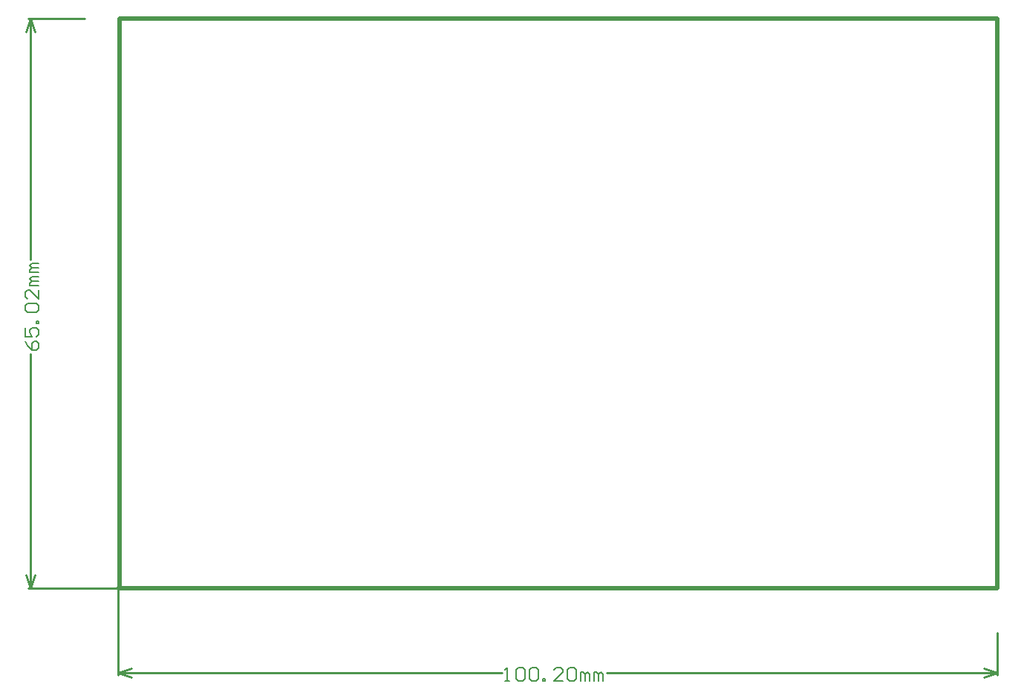
<source format=gm1>
G04*
G04 #@! TF.GenerationSoftware,Altium Limited,Altium Designer,20.0.13 (296)*
G04*
G04 Layer_Color=16711935*
%FSLAX24Y24*%
%MOIN*%
G70*
G01*
G75*
%ADD10C,0.0100*%
%ADD17C,0.0060*%
%ADD18C,0.0200*%
D10*
X-4175Y600D02*
X-3975Y0D01*
X-3775Y600D01*
X-3975Y25600D02*
X-3775Y25000D01*
X-4175D02*
X-3975Y25600D01*
Y0D02*
Y10531D01*
Y14749D02*
Y25600D01*
X-4075Y0D02*
X-25D01*
X-4075Y25600D02*
X-1525D01*
X-25Y-3800D02*
X575Y-3600D01*
X-25Y-3800D02*
X575Y-4000D01*
X38825D02*
X39425Y-3800D01*
X38825Y-3600D02*
X39425Y-3800D01*
X-25D02*
X17181D01*
X21899D02*
X39425D01*
X-25Y-3900D02*
Y0D01*
X39425Y-3900D02*
Y-2000D01*
X-4175Y600D02*
X-3975Y0D01*
X-3775Y600D01*
X-3975Y25600D02*
X-3775Y25000D01*
X-4175D02*
X-3975Y25600D01*
Y0D02*
Y10531D01*
Y14749D02*
Y25600D01*
X-4075Y0D02*
X-25D01*
X-4075Y25600D02*
X-1525D01*
X-25Y-3800D02*
X575Y-3600D01*
X-25Y-3800D02*
X575Y-4000D01*
X38825D02*
X39425Y-3800D01*
X38825Y-3600D02*
X39425Y-3800D01*
X-25D02*
X17181D01*
X21899D02*
X39425D01*
X-25Y-3900D02*
Y0D01*
X39425Y-3900D02*
Y-2000D01*
D17*
X-4215Y11091D02*
X-4115Y10891D01*
X-3915Y10691D01*
X-3715D01*
X-3615Y10791D01*
Y10991D01*
X-3715Y11091D01*
X-3815D01*
X-3915Y10991D01*
Y10691D01*
X-4215Y11690D02*
Y11290D01*
X-3915D01*
X-4015Y11490D01*
Y11590D01*
X-3915Y11690D01*
X-3715D01*
X-3615Y11590D01*
Y11390D01*
X-3715Y11290D01*
X-3615Y11890D02*
X-3715D01*
Y11990D01*
X-3615D01*
Y11890D01*
X-4115Y12390D02*
X-4215Y12490D01*
Y12690D01*
X-4115Y12790D01*
X-3715D01*
X-3615Y12690D01*
Y12490D01*
X-3715Y12390D01*
X-4115D01*
X-3615Y13390D02*
Y12990D01*
X-4015Y13390D01*
X-4115D01*
X-4215Y13290D01*
Y13090D01*
X-4115Y12990D01*
X-3615Y13590D02*
X-4015D01*
Y13690D01*
X-3915Y13790D01*
X-3615D01*
X-3915D01*
X-4015Y13890D01*
X-3915Y13990D01*
X-3615D01*
Y14189D02*
X-4015D01*
Y14289D01*
X-3915Y14389D01*
X-3615D01*
X-3915D01*
X-4015Y14489D01*
X-3915Y14589D01*
X-3615D01*
X17341Y-4160D02*
X17541D01*
X17441D01*
Y-3560D01*
X17341Y-3660D01*
X17841D02*
X17941Y-3560D01*
X18140D01*
X18240Y-3660D01*
Y-4060D01*
X18140Y-4160D01*
X17941D01*
X17841Y-4060D01*
Y-3660D01*
X18440D02*
X18540Y-3560D01*
X18740D01*
X18840Y-3660D01*
Y-4060D01*
X18740Y-4160D01*
X18540D01*
X18440Y-4060D01*
Y-3660D01*
X19040Y-4160D02*
Y-4060D01*
X19140D01*
Y-4160D01*
X19040D01*
X19940D02*
X19540D01*
X19940Y-3760D01*
Y-3660D01*
X19840Y-3560D01*
X19640D01*
X19540Y-3660D01*
X20140D02*
X20240Y-3560D01*
X20440D01*
X20540Y-3660D01*
Y-4060D01*
X20440Y-4160D01*
X20240D01*
X20140Y-4060D01*
Y-3660D01*
X20740Y-4160D02*
Y-3760D01*
X20840D01*
X20940Y-3860D01*
Y-4160D01*
Y-3860D01*
X21040Y-3760D01*
X21139Y-3860D01*
Y-4160D01*
X21339D02*
Y-3760D01*
X21439D01*
X21539Y-3860D01*
Y-4160D01*
Y-3860D01*
X21639Y-3760D01*
X21739Y-3860D01*
Y-4160D01*
X-4215Y11091D02*
X-4115Y10891D01*
X-3915Y10691D01*
X-3715D01*
X-3615Y10791D01*
Y10991D01*
X-3715Y11091D01*
X-3815D01*
X-3915Y10991D01*
Y10691D01*
X-4215Y11690D02*
Y11290D01*
X-3915D01*
X-4015Y11490D01*
Y11590D01*
X-3915Y11690D01*
X-3715D01*
X-3615Y11590D01*
Y11390D01*
X-3715Y11290D01*
X-3615Y11890D02*
X-3715D01*
Y11990D01*
X-3615D01*
Y11890D01*
X-4115Y12390D02*
X-4215Y12490D01*
Y12690D01*
X-4115Y12790D01*
X-3715D01*
X-3615Y12690D01*
Y12490D01*
X-3715Y12390D01*
X-4115D01*
X-3615Y13390D02*
Y12990D01*
X-4015Y13390D01*
X-4115D01*
X-4215Y13290D01*
Y13090D01*
X-4115Y12990D01*
X-3615Y13590D02*
X-4015D01*
Y13690D01*
X-3915Y13790D01*
X-3615D01*
X-3915D01*
X-4015Y13890D01*
X-3915Y13990D01*
X-3615D01*
Y14189D02*
X-4015D01*
Y14289D01*
X-3915Y14389D01*
X-3615D01*
X-3915D01*
X-4015Y14489D01*
X-3915Y14589D01*
X-3615D01*
X17341Y-4160D02*
X17541D01*
X17441D01*
Y-3560D01*
X17341Y-3660D01*
X17841D02*
X17941Y-3560D01*
X18140D01*
X18240Y-3660D01*
Y-4060D01*
X18140Y-4160D01*
X17941D01*
X17841Y-4060D01*
Y-3660D01*
X18440D02*
X18540Y-3560D01*
X18740D01*
X18840Y-3660D01*
Y-4060D01*
X18740Y-4160D01*
X18540D01*
X18440Y-4060D01*
Y-3660D01*
X19040Y-4160D02*
Y-4060D01*
X19140D01*
Y-4160D01*
X19040D01*
X19940D02*
X19540D01*
X19940Y-3760D01*
Y-3660D01*
X19840Y-3560D01*
X19640D01*
X19540Y-3660D01*
X20140D02*
X20240Y-3560D01*
X20440D01*
X20540Y-3660D01*
Y-4060D01*
X20440Y-4160D01*
X20240D01*
X20140Y-4060D01*
Y-3660D01*
X20740Y-4160D02*
Y-3760D01*
X20840D01*
X20940Y-3860D01*
Y-4160D01*
Y-3860D01*
X21040Y-3760D01*
X21139Y-3860D01*
Y-4160D01*
X21339D02*
Y-3760D01*
X21439D01*
X21539Y-3860D01*
Y-4160D01*
Y-3860D01*
X21639Y-3760D01*
X21739Y-3860D01*
Y-4160D01*
D18*
X39425Y0D02*
Y25600D01*
X25D02*
X39425D01*
X25Y0D02*
X39425D01*
X25D02*
Y25550D01*
X-25Y0D02*
X25D01*
X39425D02*
Y25600D01*
X25D02*
X39425D01*
X25Y0D02*
X39425D01*
X25D02*
Y25550D01*
X-25Y0D02*
X25D01*
M02*

</source>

» **Your task**
Everything in the data above, apart from the pictures, should be retyped exactly.

» **Written solution**
<source format=gm1>
G04*
G04 #@! TF.GenerationSoftware,Altium Limited,Altium Designer,20.0.13 (296)*
G04*
G04 Layer_Color=16711935*
%FSLAX24Y24*%
%MOIN*%
G70*
G01*
G75*
%ADD10C,0.0100*%
%ADD17C,0.0060*%
%ADD18C,0.0200*%
D10*
X-4175Y600D02*
X-3975Y0D01*
X-3775Y600D01*
X-3975Y25600D02*
X-3775Y25000D01*
X-4175D02*
X-3975Y25600D01*
Y0D02*
Y10531D01*
Y14749D02*
Y25600D01*
X-4075Y0D02*
X-25D01*
X-4075Y25600D02*
X-1525D01*
X-25Y-3800D02*
X575Y-3600D01*
X-25Y-3800D02*
X575Y-4000D01*
X38825D02*
X39425Y-3800D01*
X38825Y-3600D02*
X39425Y-3800D01*
X-25D02*
X17181D01*
X21899D02*
X39425D01*
X-25Y-3900D02*
Y0D01*
X39425Y-3900D02*
Y-2000D01*
X-4175Y600D02*
X-3975Y0D01*
X-3775Y600D01*
X-3975Y25600D02*
X-3775Y25000D01*
X-4175D02*
X-3975Y25600D01*
Y0D02*
Y10531D01*
Y14749D02*
Y25600D01*
X-4075Y0D02*
X-25D01*
X-4075Y25600D02*
X-1525D01*
X-25Y-3800D02*
X575Y-3600D01*
X-25Y-3800D02*
X575Y-4000D01*
X38825D02*
X39425Y-3800D01*
X38825Y-3600D02*
X39425Y-3800D01*
X-25D02*
X17181D01*
X21899D02*
X39425D01*
X-25Y-3900D02*
Y0D01*
X39425Y-3900D02*
Y-2000D01*
D17*
X-4215Y11091D02*
X-4115Y10891D01*
X-3915Y10691D01*
X-3715D01*
X-3615Y10791D01*
Y10991D01*
X-3715Y11091D01*
X-3815D01*
X-3915Y10991D01*
Y10691D01*
X-4215Y11690D02*
Y11290D01*
X-3915D01*
X-4015Y11490D01*
Y11590D01*
X-3915Y11690D01*
X-3715D01*
X-3615Y11590D01*
Y11390D01*
X-3715Y11290D01*
X-3615Y11890D02*
X-3715D01*
Y11990D01*
X-3615D01*
Y11890D01*
X-4115Y12390D02*
X-4215Y12490D01*
Y12690D01*
X-4115Y12790D01*
X-3715D01*
X-3615Y12690D01*
Y12490D01*
X-3715Y12390D01*
X-4115D01*
X-3615Y13390D02*
Y12990D01*
X-4015Y13390D01*
X-4115D01*
X-4215Y13290D01*
Y13090D01*
X-4115Y12990D01*
X-3615Y13590D02*
X-4015D01*
Y13690D01*
X-3915Y13790D01*
X-3615D01*
X-3915D01*
X-4015Y13890D01*
X-3915Y13990D01*
X-3615D01*
Y14189D02*
X-4015D01*
Y14289D01*
X-3915Y14389D01*
X-3615D01*
X-3915D01*
X-4015Y14489D01*
X-3915Y14589D01*
X-3615D01*
X17341Y-4160D02*
X17541D01*
X17441D01*
Y-3560D01*
X17341Y-3660D01*
X17841D02*
X17941Y-3560D01*
X18140D01*
X18240Y-3660D01*
Y-4060D01*
X18140Y-4160D01*
X17941D01*
X17841Y-4060D01*
Y-3660D01*
X18440D02*
X18540Y-3560D01*
X18740D01*
X18840Y-3660D01*
Y-4060D01*
X18740Y-4160D01*
X18540D01*
X18440Y-4060D01*
Y-3660D01*
X19040Y-4160D02*
Y-4060D01*
X19140D01*
Y-4160D01*
X19040D01*
X19940D02*
X19540D01*
X19940Y-3760D01*
Y-3660D01*
X19840Y-3560D01*
X19640D01*
X19540Y-3660D01*
X20140D02*
X20240Y-3560D01*
X20440D01*
X20540Y-3660D01*
Y-4060D01*
X20440Y-4160D01*
X20240D01*
X20140Y-4060D01*
Y-3660D01*
X20740Y-4160D02*
Y-3760D01*
X20840D01*
X20940Y-3860D01*
Y-4160D01*
Y-3860D01*
X21040Y-3760D01*
X21139Y-3860D01*
Y-4160D01*
X21339D02*
Y-3760D01*
X21439D01*
X21539Y-3860D01*
Y-4160D01*
Y-3860D01*
X21639Y-3760D01*
X21739Y-3860D01*
Y-4160D01*
X-4215Y11091D02*
X-4115Y10891D01*
X-3915Y10691D01*
X-3715D01*
X-3615Y10791D01*
Y10991D01*
X-3715Y11091D01*
X-3815D01*
X-3915Y10991D01*
Y10691D01*
X-4215Y11690D02*
Y11290D01*
X-3915D01*
X-4015Y11490D01*
Y11590D01*
X-3915Y11690D01*
X-3715D01*
X-3615Y11590D01*
Y11390D01*
X-3715Y11290D01*
X-3615Y11890D02*
X-3715D01*
Y11990D01*
X-3615D01*
Y11890D01*
X-4115Y12390D02*
X-4215Y12490D01*
Y12690D01*
X-4115Y12790D01*
X-3715D01*
X-3615Y12690D01*
Y12490D01*
X-3715Y12390D01*
X-4115D01*
X-3615Y13390D02*
Y12990D01*
X-4015Y13390D01*
X-4115D01*
X-4215Y13290D01*
Y13090D01*
X-4115Y12990D01*
X-3615Y13590D02*
X-4015D01*
Y13690D01*
X-3915Y13790D01*
X-3615D01*
X-3915D01*
X-4015Y13890D01*
X-3915Y13990D01*
X-3615D01*
Y14189D02*
X-4015D01*
Y14289D01*
X-3915Y14389D01*
X-3615D01*
X-3915D01*
X-4015Y14489D01*
X-3915Y14589D01*
X-3615D01*
X17341Y-4160D02*
X17541D01*
X17441D01*
Y-3560D01*
X17341Y-3660D01*
X17841D02*
X17941Y-3560D01*
X18140D01*
X18240Y-3660D01*
Y-4060D01*
X18140Y-4160D01*
X17941D01*
X17841Y-4060D01*
Y-3660D01*
X18440D02*
X18540Y-3560D01*
X18740D01*
X18840Y-3660D01*
Y-4060D01*
X18740Y-4160D01*
X18540D01*
X18440Y-4060D01*
Y-3660D01*
X19040Y-4160D02*
Y-4060D01*
X19140D01*
Y-4160D01*
X19040D01*
X19940D02*
X19540D01*
X19940Y-3760D01*
Y-3660D01*
X19840Y-3560D01*
X19640D01*
X19540Y-3660D01*
X20140D02*
X20240Y-3560D01*
X20440D01*
X20540Y-3660D01*
Y-4060D01*
X20440Y-4160D01*
X20240D01*
X20140Y-4060D01*
Y-3660D01*
X20740Y-4160D02*
Y-3760D01*
X20840D01*
X20940Y-3860D01*
Y-4160D01*
Y-3860D01*
X21040Y-3760D01*
X21139Y-3860D01*
Y-4160D01*
X21339D02*
Y-3760D01*
X21439D01*
X21539Y-3860D01*
Y-4160D01*
Y-3860D01*
X21639Y-3760D01*
X21739Y-3860D01*
Y-4160D01*
D18*
X39425Y0D02*
Y25600D01*
X25D02*
X39425D01*
X25Y0D02*
X39425D01*
X25D02*
Y25550D01*
X-25Y0D02*
X25D01*
X39425D02*
Y25600D01*
X25D02*
X39425D01*
X25Y0D02*
X39425D01*
X25D02*
Y25550D01*
X-25Y0D02*
X25D01*
M02*

</source>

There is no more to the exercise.